Fait à noter : André Gagné était aussi bien connu et aimé des journalistes affectés à la couverture des faits divers.
« Je comprenais leur travail et ils connaissaient le mien. J'ai toujours collaboré avec eux et il y avait un respect mutuel », a-t-il fait remarquer.
André Gagné a compris l'importance du capital humain
Il n'y a pas de doute, le lieutenant André Gagné impose le respect. Ses collègues sont unanimes : il a été un modèle pour nombre d'entre eux, non seulement pour sa grande rigueur, mais aussi pour cette admirable capacité de comprendre l'importance vitale du capital humain.

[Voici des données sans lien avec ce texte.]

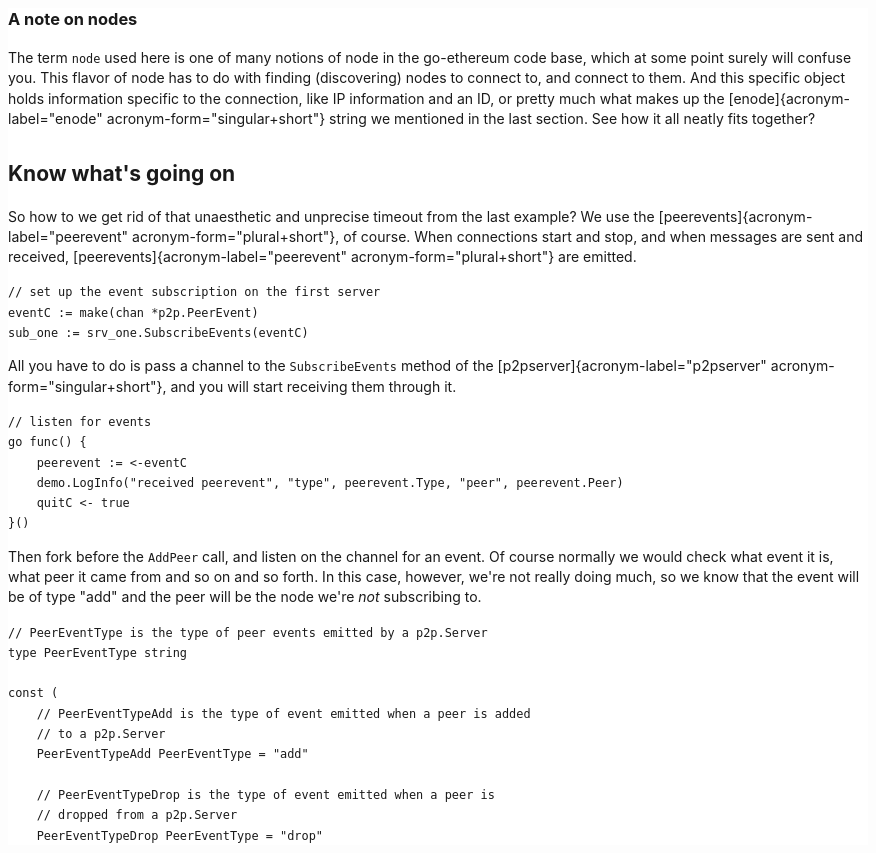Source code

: ### A note on nodes

The term `node` used here is one of many notions of node in the
go-ethereum code base, which at some point surely will confuse you. This
flavor of node has to do with finding (discovering) nodes to connect to,
and connect to them. And this specific object holds information specific
to the connection, like IP information and an ID, or pretty much what
makes up the [enode]{acronym-label="enode"
acronym-form="singular+short"} string we mentioned in the last section.
See how it all neatly fits together?

## Know what's going on

So how to we get rid of that unaesthetic and unprecise timeout from the
last example? We use the [peerevents]{acronym-label="peerevent"
acronym-form="plural+short"}, of course. When connections start and
stop, and when messages are sent and received,
[peerevents]{acronym-label="peerevent" acronym-form="plural+short"} are
emitted.

    // set up the event subscription on the first server
    eventC := make(chan *p2p.PeerEvent)
    sub_one := srv_one.SubscribeEvents(eventC)

All you have to do is pass a channel to the `SubscribeEvents` method of
the [p2pserver]{acronym-label="p2pserver"
acronym-form="singular+short"}, and you will start receiving them
through it.

    // listen for events
    go func() {
    	peerevent := <-eventC
    	demo.LogInfo("received peerevent", "type", peerevent.Type, "peer", peerevent.Peer)
    	quitC <- true
    }()

Then fork before the `AddPeer` call, and listen on the channel for an
event. Of course normally we would check what event it is, what peer it
came from and so on and so forth. In this case, however, we're not
really doing much, so we know that the event will be of type "add" and
the peer will be the node we're _not_ subscribing to.

    // PeerEventType is the type of peer events emitted by a p2p.Server
    type PeerEventType string

    const (
    	// PeerEventTypeAdd is the type of event emitted when a peer is added
    	// to a p2p.Server
    	PeerEventTypeAdd PeerEventType = "add"

    	// PeerEventTypeDrop is the type of event emitted when a peer is
    	// dropped from a p2p.Server
    	PeerEventTypeDrop PeerEventType = "drop"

« André a toujours été une inspiration. C'est un leader. C'est quelqu'un qui est capable de beaucoup d'empathie et il a toujours eu d'excellentes relations avec les patrouilleurs. Il avait un beau lien de confiance avec les membres de son équipe », a souligné son collègue, le lieutenant Christian Michaud.
Le sergent Marc Simard, présent lors de l'entrevue accordée au Progrès, a trouvé les mots justes pour rendre hommage au nouveau retraité. Si justes, en fait, que le lieutenant Gagné a, de toute évidence, dû redoubler d'ardeur pour rester de glace devant un témoignage aussi élogieux à son égard.
« André est l'un des rares lieutenants qui sont passés par les enquêtes. Aux enquêtes, tu apprends à faire de la police différemment. Il a un très bon bagage professionnel et il était hyper compétent dans tout ce qu'il faisait. André avait une expertise et il était respecté. Il était une personne ressource incroyable et on avait confiance en lui. Il était une référence pour tout le monde et c'était un des plus travaillants du poste », a énoncé Marc Simard de façon très franche et touchante.
Projets
Avant de franchir le portail du QG pour une dernière fois, André Gagné a fait part des quelques projets de retraite qu'il caresse, plusieurs d'entre eux centrés autour du bricolage et de la rénovation. Il a aussi envie d'assumer son rôle de grand-père auprès de ses deux petits-enfants. Le policier admet qu'une période de transition sera nécessaire afin d'apprivoiser ce nouveau mode de vie.
« Ce n'était pas un supplice de rentrer travailler. C'est un beau métier et c'est une profession valorisante. Ici, c'est une famille », a-t-il insisté.
Parlant de famille, Danny, le policier junior, continuera d'exercer son métier, guidé par les mêmes valeurs qui ont animé celui qu'il considère encore aujourd'hui comme son modèle. Cet homme qu'il voyait partir de la maison chaque matin en se disant qu'un jour, il porterait à son tour le même uniforme.